● WHAT THE EXERCISE ASKS
Look below for the line containing "X-32599285Y-65111095D01*"; from there, print each line exactly up to and including the line containing "X-32885000Y-62777761D01*", and stop.

Extracted data entries
+++

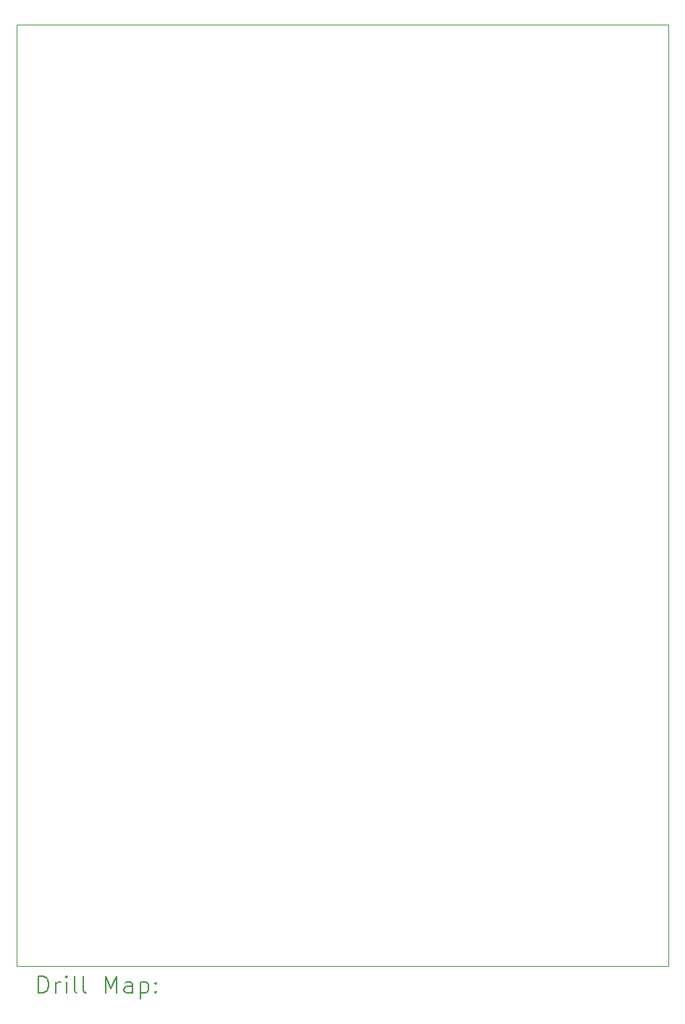
<source format=gbr>
%TF.GenerationSoftware,KiCad,Pcbnew,8.0.8*%
%TF.CreationDate,2025-01-25T01:21:13+01:00*%
%TF.ProjectId,aware01_h7,61776172-6530-4315-9f68-372e6b696361,rev?*%
%TF.SameCoordinates,Original*%
%TF.FileFunction,Drillmap*%
%TF.FilePolarity,Positive*%
%FSLAX45Y45*%
G04 Gerber Fmt 4.5, Leading zero omitted, Abs format (unit mm)*
G04 Created by KiCad (PCBNEW 8.0.8) date 2025-01-25 01:21:13*
%MOMM*%
%LPD*%
G01*
G04 APERTURE LIST*
%ADD10C,0.050000*%
%ADD11C,0.200000*%
G04 APERTURE END LIST*
D10*
X16175000Y-3550000D02*
X23800000Y-3550000D01*
X23800000Y-14550000D01*
X16175000Y-14550000D01*
X16175000Y-3550000D01*
D11*
X16433277Y-14863984D02*
X16433277Y-14663984D01*
X16433277Y-14663984D02*
X16480896Y-14663984D01*
X16480896Y-14663984D02*
X16509467Y-14673508D01*
X16509467Y-14673508D02*
X16528515Y-14692555D01*
X16528515Y-14692555D02*
X16538039Y-14711603D01*
X16538039Y-14711603D02*
X16547562Y-14749698D01*
X16547562Y-14749698D02*
X16547562Y-14778269D01*
X16547562Y-14778269D02*
X16538039Y-14816365D01*
X16538039Y-14816365D02*
X16528515Y-14835412D01*
X16528515Y-14835412D02*
X16509467Y-14854460D01*
X16509467Y-14854460D02*
X16480896Y-14863984D01*
X16480896Y-14863984D02*
X16433277Y-14863984D01*
X16633277Y-14863984D02*
X16633277Y-14730650D01*
X16633277Y-14768746D02*
X16642801Y-14749698D01*
X16642801Y-14749698D02*
X16652324Y-14740174D01*
X16652324Y-14740174D02*
X16671372Y-14730650D01*
X16671372Y-14730650D02*
X16690420Y-14730650D01*
X16757086Y-14863984D02*
X16757086Y-14730650D01*
X16757086Y-14663984D02*
X16747562Y-14673508D01*
X16747562Y-14673508D02*
X16757086Y-14683031D01*
X16757086Y-14683031D02*
X16766610Y-14673508D01*
X16766610Y-14673508D02*
X16757086Y-14663984D01*
X16757086Y-14663984D02*
X16757086Y-14683031D01*
X16880896Y-14863984D02*
X16861848Y-14854460D01*
X16861848Y-14854460D02*
X16852324Y-14835412D01*
X16852324Y-14835412D02*
X16852324Y-14663984D01*
X16985658Y-14863984D02*
X16966610Y-14854460D01*
X16966610Y-14854460D02*
X16957086Y-14835412D01*
X16957086Y-14835412D02*
X16957086Y-14663984D01*
X17214229Y-14863984D02*
X17214229Y-14663984D01*
X17214229Y-14663984D02*
X17280896Y-14806841D01*
X17280896Y-14806841D02*
X17347563Y-14663984D01*
X17347563Y-14663984D02*
X17347563Y-14863984D01*
X17528515Y-14863984D02*
X17528515Y-14759222D01*
X17528515Y-14759222D02*
X17518991Y-14740174D01*
X17518991Y-14740174D02*
X17499944Y-14730650D01*
X17499944Y-14730650D02*
X17461848Y-14730650D01*
X17461848Y-14730650D02*
X17442801Y-14740174D01*
X17528515Y-14854460D02*
X17509467Y-14863984D01*
X17509467Y-14863984D02*
X17461848Y-14863984D01*
X17461848Y-14863984D02*
X17442801Y-14854460D01*
X17442801Y-14854460D02*
X17433277Y-14835412D01*
X17433277Y-14835412D02*
X17433277Y-14816365D01*
X17433277Y-14816365D02*
X17442801Y-14797317D01*
X17442801Y-14797317D02*
X17461848Y-14787793D01*
X17461848Y-14787793D02*
X17509467Y-14787793D01*
X17509467Y-14787793D02*
X17528515Y-14778269D01*
X17623753Y-14730650D02*
X17623753Y-14930650D01*
X17623753Y-14740174D02*
X17642801Y-14730650D01*
X17642801Y-14730650D02*
X17680896Y-14730650D01*
X17680896Y-14730650D02*
X17699944Y-14740174D01*
X17699944Y-14740174D02*
X17709467Y-14749698D01*
X17709467Y-14749698D02*
X17718991Y-14768746D01*
X17718991Y-14768746D02*
X17718991Y-14825888D01*
X17718991Y-14825888D02*
X17709467Y-14844936D01*
X17709467Y-14844936D02*
X17699944Y-14854460D01*
X17699944Y-14854460D02*
X17680896Y-14863984D01*
X17680896Y-14863984D02*
X17642801Y-14863984D01*
X17642801Y-14863984D02*
X17623753Y-14854460D01*
X17804705Y-14844936D02*
X17814229Y-14854460D01*
X17814229Y-14854460D02*
X17804705Y-14863984D01*
X17804705Y-14863984D02*
X17795182Y-14854460D01*
X17795182Y-14854460D02*
X17804705Y-14844936D01*
X17804705Y-14844936D02*
X17804705Y-14863984D01*
X17804705Y-14740174D02*
X17814229Y-14749698D01*
X17814229Y-14749698D02*
X17804705Y-14759222D01*
X17804705Y-14759222D02*
X17795182Y-14749698D01*
X17795182Y-14749698D02*
X17804705Y-14740174D01*
X17804705Y-14740174D02*
X17804705Y-14759222D01*
M02*

</source>
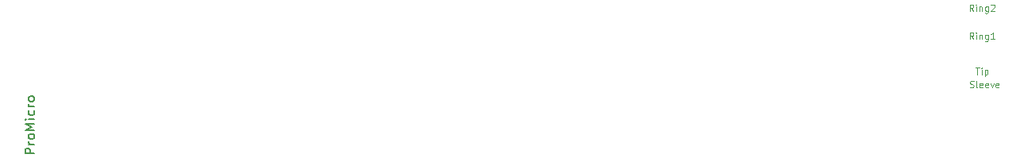
<source format=gbr>
G04 #@! TF.GenerationSoftware,KiCad,Pcbnew,(5.1.4)-1*
G04 #@! TF.CreationDate,2020-12-24T16:56:26-08:00*
G04 #@! TF.ProjectId,fracture-pcb-final,66726163-7475-4726-952d-7063622d6669,rev?*
G04 #@! TF.SameCoordinates,Original*
G04 #@! TF.FileFunction,Other,Fab,Top*
%FSLAX46Y46*%
G04 Gerber Fmt 4.6, Leading zero omitted, Abs format (unit mm)*
G04 Created by KiCad (PCBNEW (5.1.4)-1) date 2020-12-24 16:56:26*
%MOMM*%
%LPD*%
G04 APERTURE LIST*
%ADD10C,0.150000*%
%ADD11C,0.100000*%
G04 APERTURE END LIST*
D10*
X-31932619Y-66396809D02*
X-32932619Y-66396809D01*
X-32932619Y-66015857D01*
X-32885000Y-65920619D01*
X-32837380Y-65873000D01*
X-32742142Y-65825380D01*
X-32599285Y-65825380D01*
X-32504047Y-65873000D01*
X-32456428Y-65920619D01*
X-32408809Y-66015857D01*
X-32408809Y-66396809D01*
X-31932619Y-65396809D02*
X-32599285Y-65396809D01*
X-32408809Y-65396809D02*
X-32504047Y-65349190D01*
X-32551666Y-65301571D01*
X-32599285Y-65206333D01*
X-32599285Y-65111095D01*
X-31932619Y-64634904D02*
X-31980238Y-64730142D01*
X-32027857Y-64777761D01*
X-32123095Y-64825380D01*
X-32408809Y-64825380D01*
X-32504047Y-64777761D01*
X-32551666Y-64730142D01*
X-32599285Y-64634904D01*
X-32599285Y-64492047D01*
X-32551666Y-64396809D01*
X-32504047Y-64349190D01*
X-32408809Y-64301571D01*
X-32123095Y-64301571D01*
X-32027857Y-64349190D01*
X-31980238Y-64396809D01*
X-31932619Y-64492047D01*
X-31932619Y-64634904D01*
X-31932619Y-63873000D02*
X-32932619Y-63873000D01*
X-32218333Y-63539666D01*
X-32932619Y-63206333D01*
X-31932619Y-63206333D01*
X-31932619Y-62730142D02*
X-32599285Y-62730142D01*
X-32932619Y-62730142D02*
X-32885000Y-62777761D01*
X-32837380Y-62730142D01*
X-32885000Y-62682523D01*
X-32932619Y-62730142D01*
X-32837380Y-62730142D01*
X-31980238Y-61825380D02*
X-31932619Y-61920619D01*
X-31932619Y-62111095D01*
X-31980238Y-62206333D01*
X-32027857Y-62253952D01*
X-32123095Y-62301571D01*
X-32408809Y-62301571D01*
X-32504047Y-62253952D01*
X-32551666Y-62206333D01*
X-32599285Y-62111095D01*
X-32599285Y-61920619D01*
X-32551666Y-61825380D01*
X-31932619Y-61396809D02*
X-32599285Y-61396809D01*
X-32408809Y-61396809D02*
X-32504047Y-61349190D01*
X-32551666Y-61301571D01*
X-32599285Y-61206333D01*
X-32599285Y-61111095D01*
X-31932619Y-60634904D02*
X-31980238Y-60730142D01*
X-32027857Y-60777761D01*
X-32123095Y-60825380D01*
X-32408809Y-60825380D01*
X-32504047Y-60777761D01*
X-32551666Y-60730142D01*
X-32599285Y-60634904D01*
X-32599285Y-60492047D01*
X-32551666Y-60396809D01*
X-32504047Y-60349190D01*
X-32408809Y-60301571D01*
X-32123095Y-60301571D01*
X-32027857Y-60349190D01*
X-31980238Y-60396809D01*
X-31932619Y-60492047D01*
X-31932619Y-60634904D01*
D11*
X68139583Y-51191666D02*
X67906250Y-50858333D01*
X67739583Y-51191666D02*
X67739583Y-50491666D01*
X68006250Y-50491666D01*
X68072916Y-50525000D01*
X68106250Y-50558333D01*
X68139583Y-50625000D01*
X68139583Y-50725000D01*
X68106250Y-50791666D01*
X68072916Y-50825000D01*
X68006250Y-50858333D01*
X67739583Y-50858333D01*
X68439583Y-51191666D02*
X68439583Y-50725000D01*
X68439583Y-50491666D02*
X68406250Y-50525000D01*
X68439583Y-50558333D01*
X68472916Y-50525000D01*
X68439583Y-50491666D01*
X68439583Y-50558333D01*
X68772916Y-50725000D02*
X68772916Y-51191666D01*
X68772916Y-50791666D02*
X68806250Y-50758333D01*
X68872916Y-50725000D01*
X68972916Y-50725000D01*
X69039583Y-50758333D01*
X69072916Y-50825000D01*
X69072916Y-51191666D01*
X69706250Y-50725000D02*
X69706250Y-51291666D01*
X69672916Y-51358333D01*
X69639583Y-51391666D01*
X69572916Y-51425000D01*
X69472916Y-51425000D01*
X69406250Y-51391666D01*
X69706250Y-51158333D02*
X69639583Y-51191666D01*
X69506250Y-51191666D01*
X69439583Y-51158333D01*
X69406250Y-51125000D01*
X69372916Y-51058333D01*
X69372916Y-50858333D01*
X69406250Y-50791666D01*
X69439583Y-50758333D01*
X69506250Y-50725000D01*
X69639583Y-50725000D01*
X69706250Y-50758333D01*
X70006250Y-50558333D02*
X70039583Y-50525000D01*
X70106250Y-50491666D01*
X70272916Y-50491666D01*
X70339583Y-50525000D01*
X70372916Y-50558333D01*
X70406250Y-50625000D01*
X70406250Y-50691666D01*
X70372916Y-50791666D01*
X69972916Y-51191666D01*
X70406250Y-51191666D01*
X68139583Y-54191666D02*
X67906250Y-53858333D01*
X67739583Y-54191666D02*
X67739583Y-53491666D01*
X68006250Y-53491666D01*
X68072916Y-53525000D01*
X68106250Y-53558333D01*
X68139583Y-53625000D01*
X68139583Y-53725000D01*
X68106250Y-53791666D01*
X68072916Y-53825000D01*
X68006250Y-53858333D01*
X67739583Y-53858333D01*
X68439583Y-54191666D02*
X68439583Y-53725000D01*
X68439583Y-53491666D02*
X68406250Y-53525000D01*
X68439583Y-53558333D01*
X68472916Y-53525000D01*
X68439583Y-53491666D01*
X68439583Y-53558333D01*
X68772916Y-53725000D02*
X68772916Y-54191666D01*
X68772916Y-53791666D02*
X68806250Y-53758333D01*
X68872916Y-53725000D01*
X68972916Y-53725000D01*
X69039583Y-53758333D01*
X69072916Y-53825000D01*
X69072916Y-54191666D01*
X69706250Y-53725000D02*
X69706250Y-54291666D01*
X69672916Y-54358333D01*
X69639583Y-54391666D01*
X69572916Y-54425000D01*
X69472916Y-54425000D01*
X69406250Y-54391666D01*
X69706250Y-54158333D02*
X69639583Y-54191666D01*
X69506250Y-54191666D01*
X69439583Y-54158333D01*
X69406250Y-54125000D01*
X69372916Y-54058333D01*
X69372916Y-53858333D01*
X69406250Y-53791666D01*
X69439583Y-53758333D01*
X69506250Y-53725000D01*
X69639583Y-53725000D01*
X69706250Y-53758333D01*
X70406250Y-54191666D02*
X70006250Y-54191666D01*
X70206250Y-54191666D02*
X70206250Y-53491666D01*
X70139583Y-53591666D01*
X70072916Y-53658333D01*
X70006250Y-53691666D01*
X68372916Y-57241666D02*
X68772916Y-57241666D01*
X68572916Y-57941666D02*
X68572916Y-57241666D01*
X69006250Y-57941666D02*
X69006250Y-57475000D01*
X69006250Y-57241666D02*
X68972916Y-57275000D01*
X69006250Y-57308333D01*
X69039583Y-57275000D01*
X69006250Y-57241666D01*
X69006250Y-57308333D01*
X69339583Y-57475000D02*
X69339583Y-58175000D01*
X69339583Y-57508333D02*
X69406250Y-57475000D01*
X69539583Y-57475000D01*
X69606250Y-57508333D01*
X69639583Y-57541666D01*
X69672916Y-57608333D01*
X69672916Y-57808333D01*
X69639583Y-57875000D01*
X69606250Y-57908333D01*
X69539583Y-57941666D01*
X69406250Y-57941666D01*
X69339583Y-57908333D01*
X67756250Y-59308333D02*
X67856250Y-59341666D01*
X68022916Y-59341666D01*
X68089583Y-59308333D01*
X68122916Y-59275000D01*
X68156250Y-59208333D01*
X68156250Y-59141666D01*
X68122916Y-59075000D01*
X68089583Y-59041666D01*
X68022916Y-59008333D01*
X67889583Y-58975000D01*
X67822916Y-58941666D01*
X67789583Y-58908333D01*
X67756250Y-58841666D01*
X67756250Y-58775000D01*
X67789583Y-58708333D01*
X67822916Y-58675000D01*
X67889583Y-58641666D01*
X68056250Y-58641666D01*
X68156250Y-58675000D01*
X68556250Y-59341666D02*
X68489583Y-59308333D01*
X68456250Y-59241666D01*
X68456250Y-58641666D01*
X69089583Y-59308333D02*
X69022916Y-59341666D01*
X68889583Y-59341666D01*
X68822916Y-59308333D01*
X68789583Y-59241666D01*
X68789583Y-58975000D01*
X68822916Y-58908333D01*
X68889583Y-58875000D01*
X69022916Y-58875000D01*
X69089583Y-58908333D01*
X69122916Y-58975000D01*
X69122916Y-59041666D01*
X68789583Y-59108333D01*
X69689583Y-59308333D02*
X69622916Y-59341666D01*
X69489583Y-59341666D01*
X69422916Y-59308333D01*
X69389583Y-59241666D01*
X69389583Y-58975000D01*
X69422916Y-58908333D01*
X69489583Y-58875000D01*
X69622916Y-58875000D01*
X69689583Y-58908333D01*
X69722916Y-58975000D01*
X69722916Y-59041666D01*
X69389583Y-59108333D01*
X69956250Y-58875000D02*
X70122916Y-59341666D01*
X70289583Y-58875000D01*
X70822916Y-59308333D02*
X70756250Y-59341666D01*
X70622916Y-59341666D01*
X70556250Y-59308333D01*
X70522916Y-59241666D01*
X70522916Y-58975000D01*
X70556250Y-58908333D01*
X70622916Y-58875000D01*
X70756250Y-58875000D01*
X70822916Y-58908333D01*
X70856250Y-58975000D01*
X70856250Y-59041666D01*
X70522916Y-59108333D01*
M02*

</source>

+++

● RESPONSE TO THE TASK
X-32599285Y-65111095D01*
X-31932619Y-64634904D02*
X-31980238Y-64730142D01*
X-32027857Y-64777761D01*
X-32123095Y-64825380D01*
X-32408809Y-64825380D01*
X-32504047Y-64777761D01*
X-32551666Y-64730142D01*
X-32599285Y-64634904D01*
X-32599285Y-64492047D01*
X-32551666Y-64396809D01*
X-32504047Y-64349190D01*
X-32408809Y-64301571D01*
X-32123095Y-64301571D01*
X-32027857Y-64349190D01*
X-31980238Y-64396809D01*
X-31932619Y-64492047D01*
X-31932619Y-64634904D01*
X-31932619Y-63873000D02*
X-32932619Y-63873000D01*
X-32218333Y-63539666D01*
X-32932619Y-63206333D01*
X-31932619Y-63206333D01*
X-31932619Y-62730142D02*
X-32599285Y-62730142D01*
X-32932619Y-62730142D02*
X-32885000Y-62777761D01*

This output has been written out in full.